[Web document revisions]
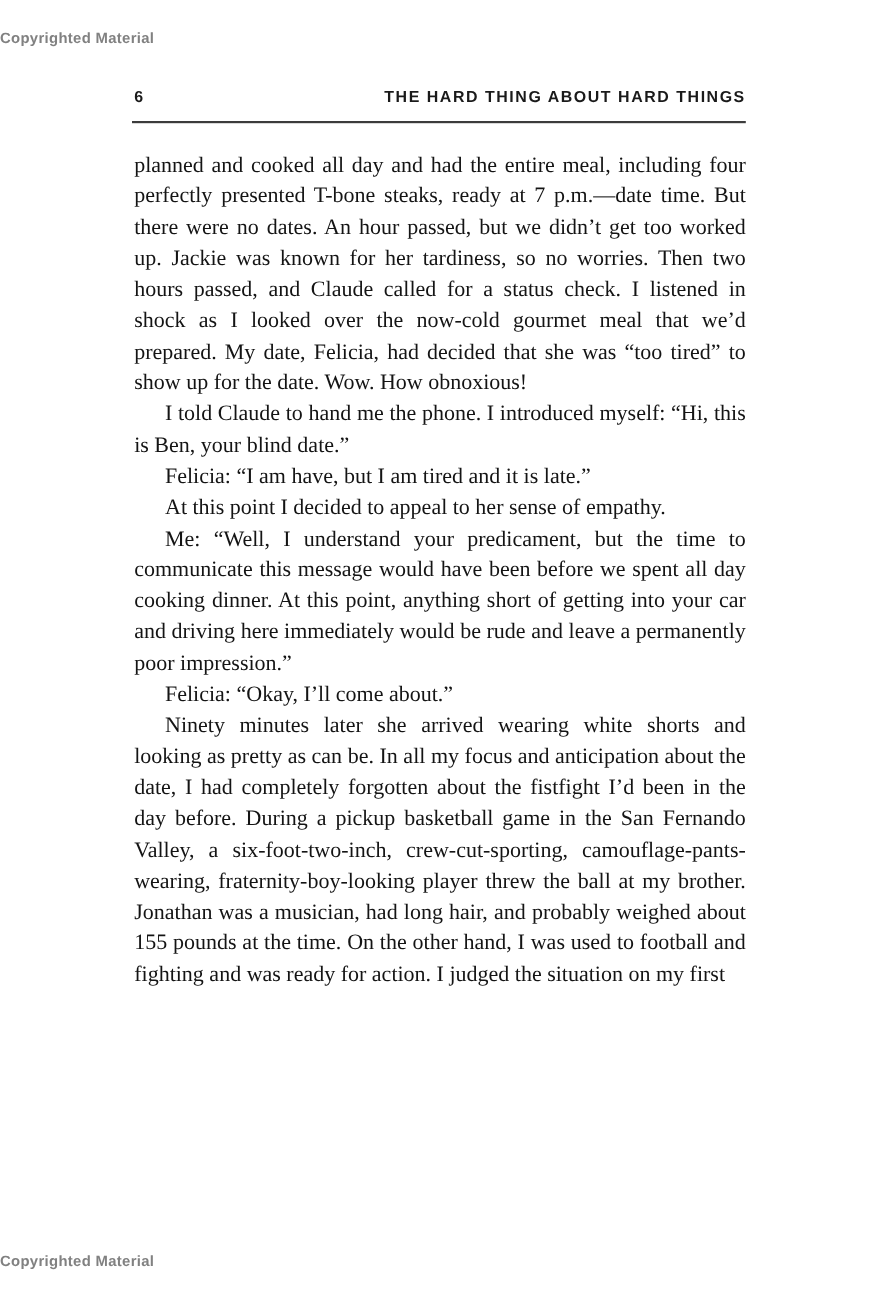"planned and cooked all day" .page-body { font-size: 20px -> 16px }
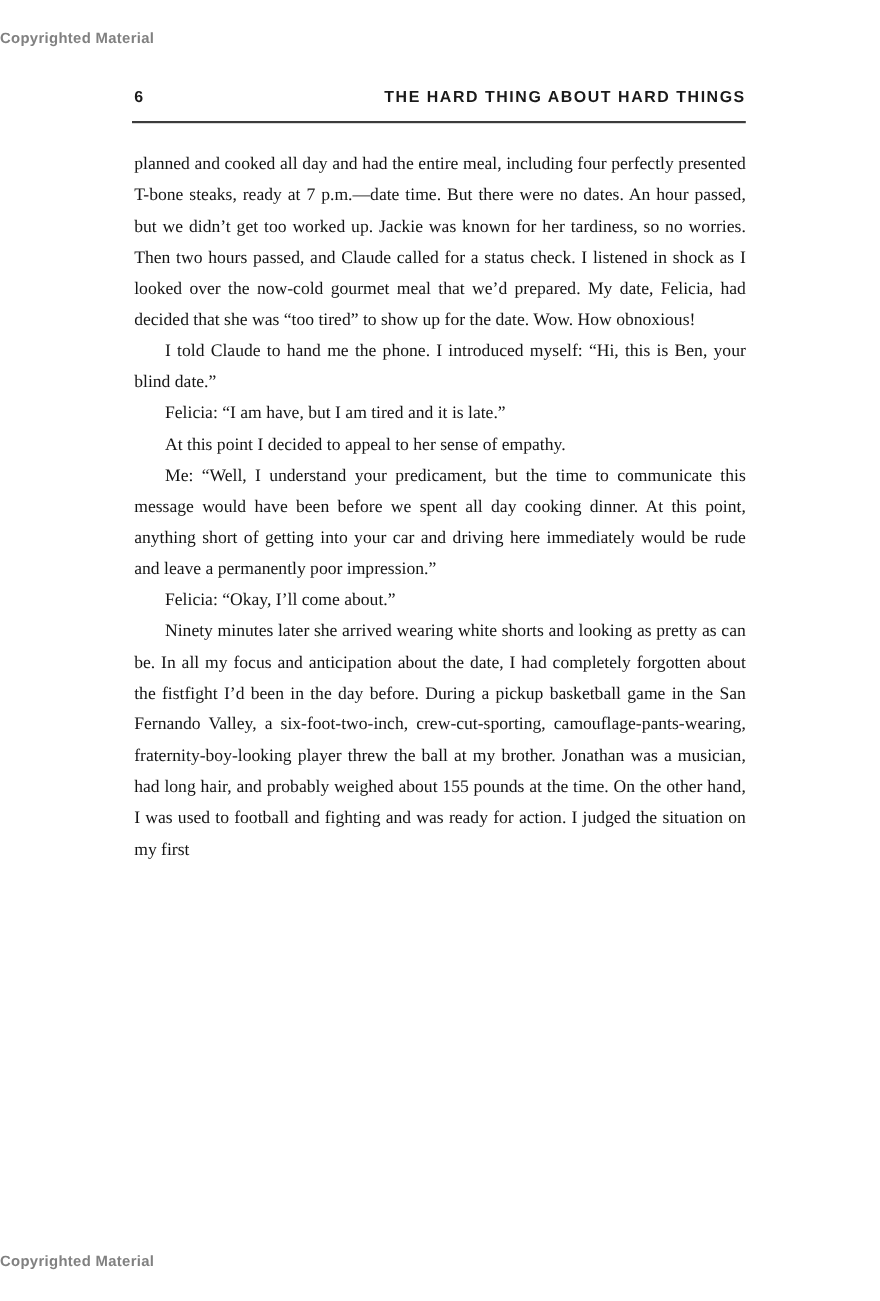"I told Claude to hand" .page-body p.indent { margin-left: none -> 37px }
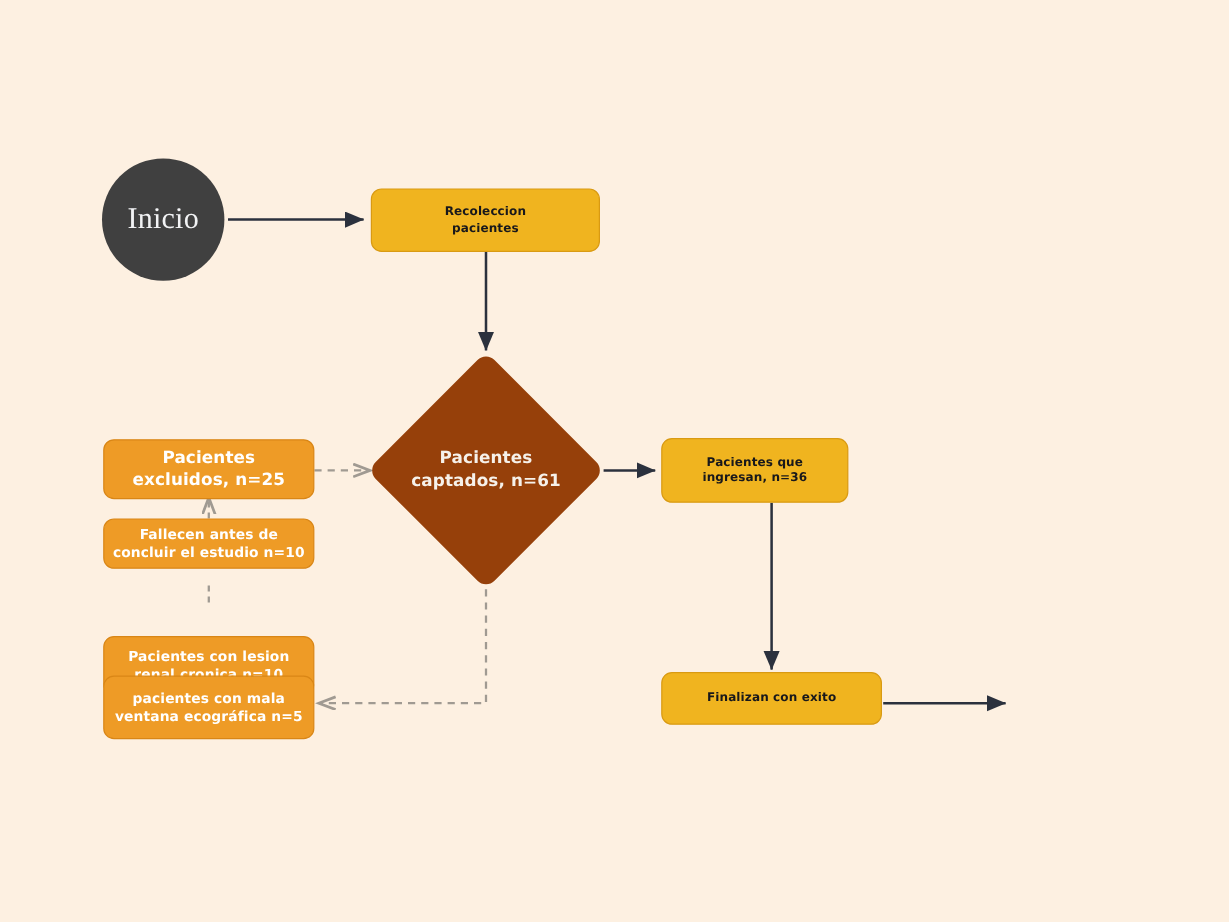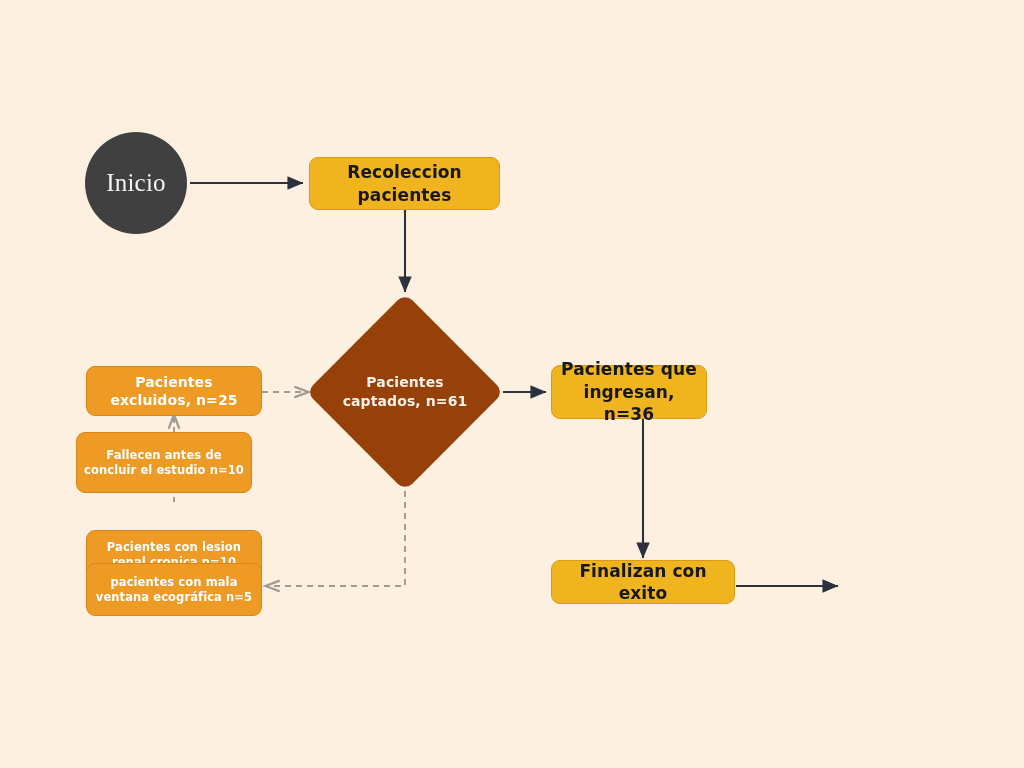"Recoleccion" .process .lbl { font-size: 17px -> 10px }
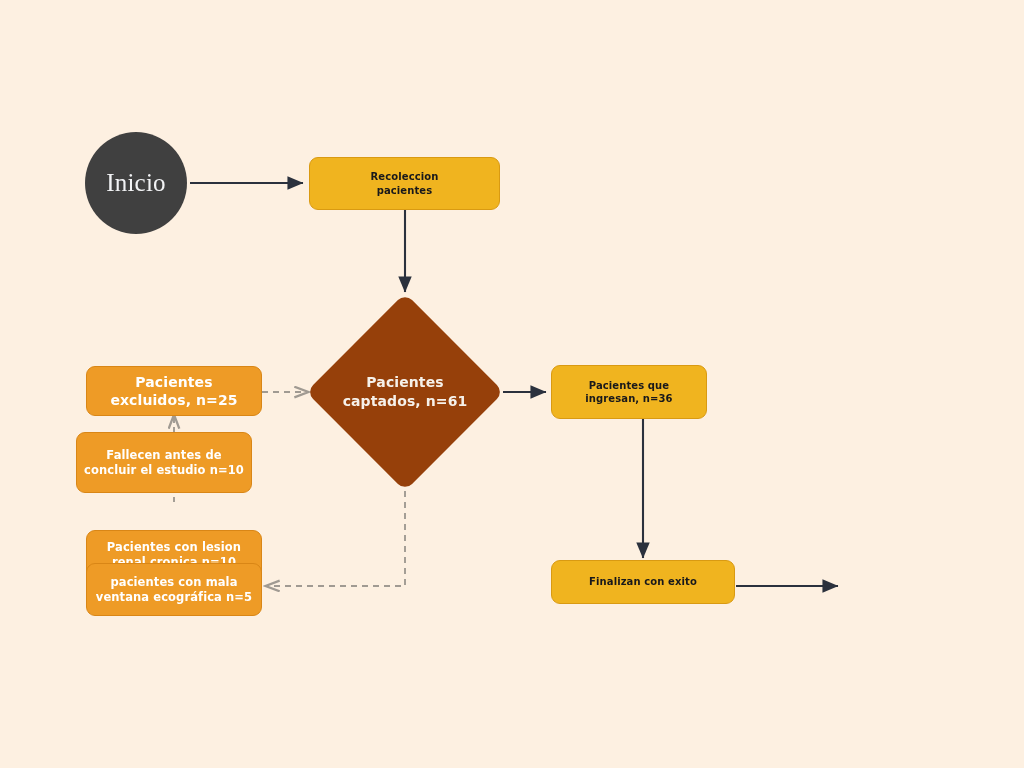"Fallecen antes de" div.node { height: 61px -> 42px; left: 76px -> 86px }
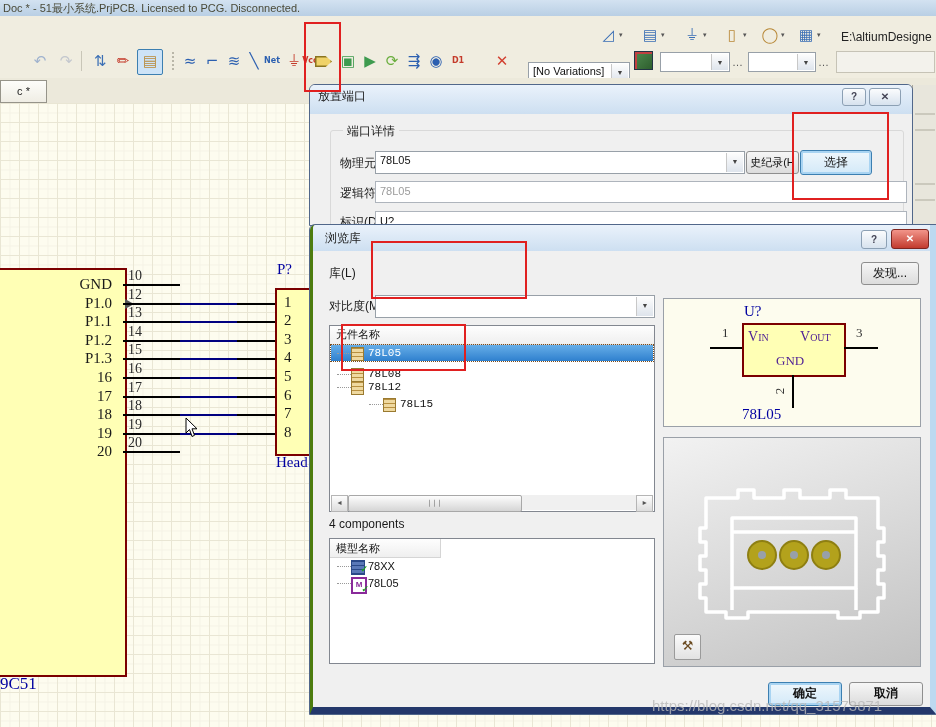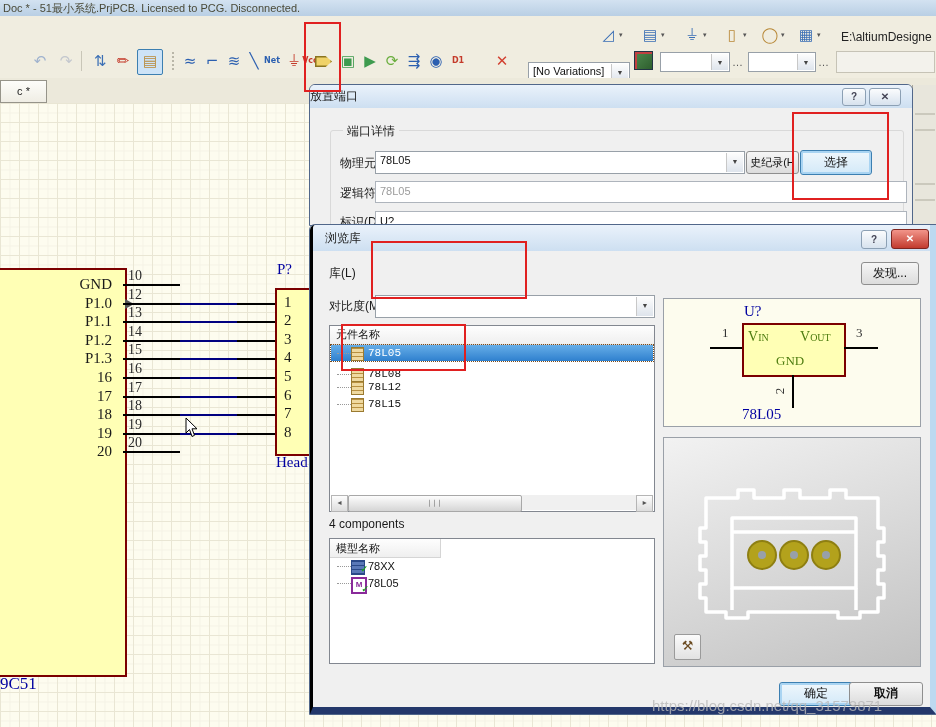"放置端口" div.dlg-title { height: 23px -> 29px; padding-left: 0 -> 8px }
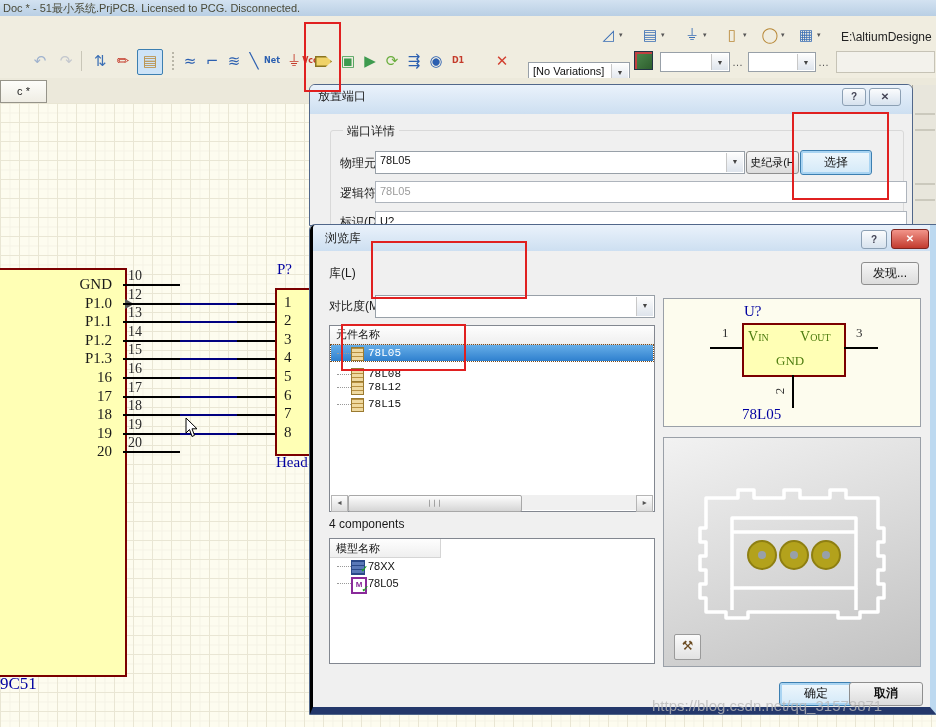"浏览库" div.dialog { border-left: 3px solid #000000 -> 3px solid #4d7c0f }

* _Your goal_: Starting at the line containing "height: 61px ->", output every remaining line of the records above exactly, the last one included. Nothing else belongs in the output, and no pictures either.

* _Task output_:
"Fallecen antes de" div.node { height: 61px -> 42px; left: 76px -> 86px }
"放置端口" div.dlg-title { height: 23px -> 29px; padding-left: 0 -> 8px }
"浏览库" div.dialog { border-left: 3px solid #000000 -> 3px solid #4d7c0f }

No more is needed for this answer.